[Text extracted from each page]
################
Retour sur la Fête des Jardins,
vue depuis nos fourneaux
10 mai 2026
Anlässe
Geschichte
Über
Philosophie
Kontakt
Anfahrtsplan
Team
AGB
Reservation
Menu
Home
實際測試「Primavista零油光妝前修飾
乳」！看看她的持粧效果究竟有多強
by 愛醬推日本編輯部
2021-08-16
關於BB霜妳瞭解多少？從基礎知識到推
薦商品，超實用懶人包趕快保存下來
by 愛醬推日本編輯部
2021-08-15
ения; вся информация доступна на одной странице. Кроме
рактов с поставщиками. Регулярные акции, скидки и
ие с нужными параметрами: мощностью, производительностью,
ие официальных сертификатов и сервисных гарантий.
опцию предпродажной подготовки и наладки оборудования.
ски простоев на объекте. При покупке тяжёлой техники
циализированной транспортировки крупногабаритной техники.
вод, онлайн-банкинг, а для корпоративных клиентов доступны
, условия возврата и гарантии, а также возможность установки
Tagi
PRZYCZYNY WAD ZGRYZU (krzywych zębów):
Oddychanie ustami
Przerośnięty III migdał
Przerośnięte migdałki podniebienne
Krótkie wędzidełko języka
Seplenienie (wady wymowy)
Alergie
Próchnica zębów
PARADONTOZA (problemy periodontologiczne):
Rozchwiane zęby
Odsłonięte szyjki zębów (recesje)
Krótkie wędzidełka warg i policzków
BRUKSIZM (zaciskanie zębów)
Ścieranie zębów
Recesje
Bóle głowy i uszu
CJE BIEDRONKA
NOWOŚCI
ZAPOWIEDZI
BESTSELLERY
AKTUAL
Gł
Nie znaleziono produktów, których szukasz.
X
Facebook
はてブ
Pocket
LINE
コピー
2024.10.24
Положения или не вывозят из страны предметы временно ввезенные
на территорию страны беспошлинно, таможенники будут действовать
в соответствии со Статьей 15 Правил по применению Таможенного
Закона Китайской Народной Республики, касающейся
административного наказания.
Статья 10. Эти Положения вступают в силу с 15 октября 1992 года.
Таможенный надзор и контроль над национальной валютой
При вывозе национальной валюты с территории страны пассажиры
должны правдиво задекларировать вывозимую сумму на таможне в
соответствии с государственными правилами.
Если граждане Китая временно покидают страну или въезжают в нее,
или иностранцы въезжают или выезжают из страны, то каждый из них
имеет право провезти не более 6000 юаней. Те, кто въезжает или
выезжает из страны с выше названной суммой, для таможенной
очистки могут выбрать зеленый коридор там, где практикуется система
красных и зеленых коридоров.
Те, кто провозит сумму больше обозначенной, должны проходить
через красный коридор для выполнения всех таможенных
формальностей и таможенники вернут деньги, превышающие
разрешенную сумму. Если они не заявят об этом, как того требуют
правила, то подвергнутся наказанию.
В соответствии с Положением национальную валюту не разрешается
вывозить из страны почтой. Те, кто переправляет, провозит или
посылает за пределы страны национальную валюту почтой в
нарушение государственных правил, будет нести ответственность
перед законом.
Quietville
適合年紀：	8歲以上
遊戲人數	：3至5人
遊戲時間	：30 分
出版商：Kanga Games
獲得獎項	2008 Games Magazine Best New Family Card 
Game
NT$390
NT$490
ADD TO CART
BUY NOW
################
### What you will do
Copy every item above line by line, keeping every word, number, and mark unchanged.

### Task solution
Retour sur la Fête des Jardins,
vue depuis nos fourneaux
10 mai 2026
Anlässe
Geschichte
Über
Philosophie
Kontakt
Anfahrtsplan
Team
AGB
Reservation
Menu
Home
實際測試「Primavista零油光妝前修飾
乳」！看看她的持粧效果究竟有多強
by 愛醬推日本編輯部
2021-08-16
關於BB霜妳瞭解多少？從基礎知識到推
薦商品，超實用懶人包趕快保存下來
by 愛醬推日本編輯部
2021-08-15
ения; вся информация доступна на одной странице. Кроме
рактов с поставщиками. Регулярные акции, скидки и
ие с нужными параметрами: мощностью, производительностью,
ие официальных сертификатов и сервисных гарантий.
опцию предпродажной подготовки и наладки оборудования.
ски простоев на объекте. При покупке тяжёлой техники
циализированной транспортировки крупногабаритной техники.
вод, онлайн-банкинг, а для корпоративных клиентов доступны
, условия возврата и гарантии, а также возможность установки
Tagi
PRZYCZYNY WAD ZGRYZU (krzywych zębów):
Oddychanie ustami
Przerośnięty III migdał
Przerośnięte migdałki podniebienne
Krótkie wędzidełko języka
Seplenienie (wady wymowy)
Alergie
Próchnica zębów
PARADONTOZA (problemy periodontologiczne):
Rozchwiane zęby
Odsłonięte szyjki zębów (recesje)
Krótkie wędzidełka warg i policzków
BRUKSIZM (zaciskanie zębów)
Ścieranie zębów
Recesje
Bóle głowy i uszu
CJE BIEDRONKA
NOWOŚCI
ZAPOWIEDZI
BESTSELLERY
AKTUAL
Gł
Nie znaleziono produktów, których szukasz.
X
Facebook
はてブ
Pocket
LINE
コピー
2024.10.24
Положения или не вывозят из страны предметы временно ввезенные
на территорию страны беспошлинно, таможенники будут действовать
в соответствии со Статьей 15 Правил по применению Таможенного
Закона Китайской Народной Республики, касающейся
административного наказания.
Статья 10. Эти Положения вступают в силу с 15 октября 1992 года.
Таможенный надзор и контроль над национальной валютой
При вывозе национальной валюты с территории страны пассажиры
должны правдиво задекларировать вывозимую сумму на таможне в
соответствии с государственными правилами.
Если граждане Китая временно покидают страну или въезжают в нее,
или иностранцы въезжают или выезжают из страны, то каждый из них
имеет право провезти не более 6000 юаней. Те, кто въезжает или
выезжает из страны с выше названной суммой, для таможенной
очистки могут выбрать зеленый коридор там, где практикуется система
красных и зеленых коридоров.
Те, кто провозит сумму больше обозначенной, должны проходить
через красный коридор для выполнения всех таможенных
формальностей и таможенники вернут деньги, превышающие
разрешенную сумму. Если они не заявят об этом, как того требуют
правила, то подвергнутся наказанию.
В соответствии с Положением национальную валюту не разрешается
вывозить из страны почтой. Те, кто переправляет, провозит или
посылает за пределы страны национальную валюту почтой в
нарушение государственных правил, будет нести ответственность
перед законом.
Quietville
適合年紀：	8歲以上
遊戲人數	：3至5人
遊戲時間	：30 分
出版商：Kanga Games
獲得獎項	2008 Games Magazine Best New Family Card 
Game
NT$390
NT$490
ADD TO CART
BUY NOW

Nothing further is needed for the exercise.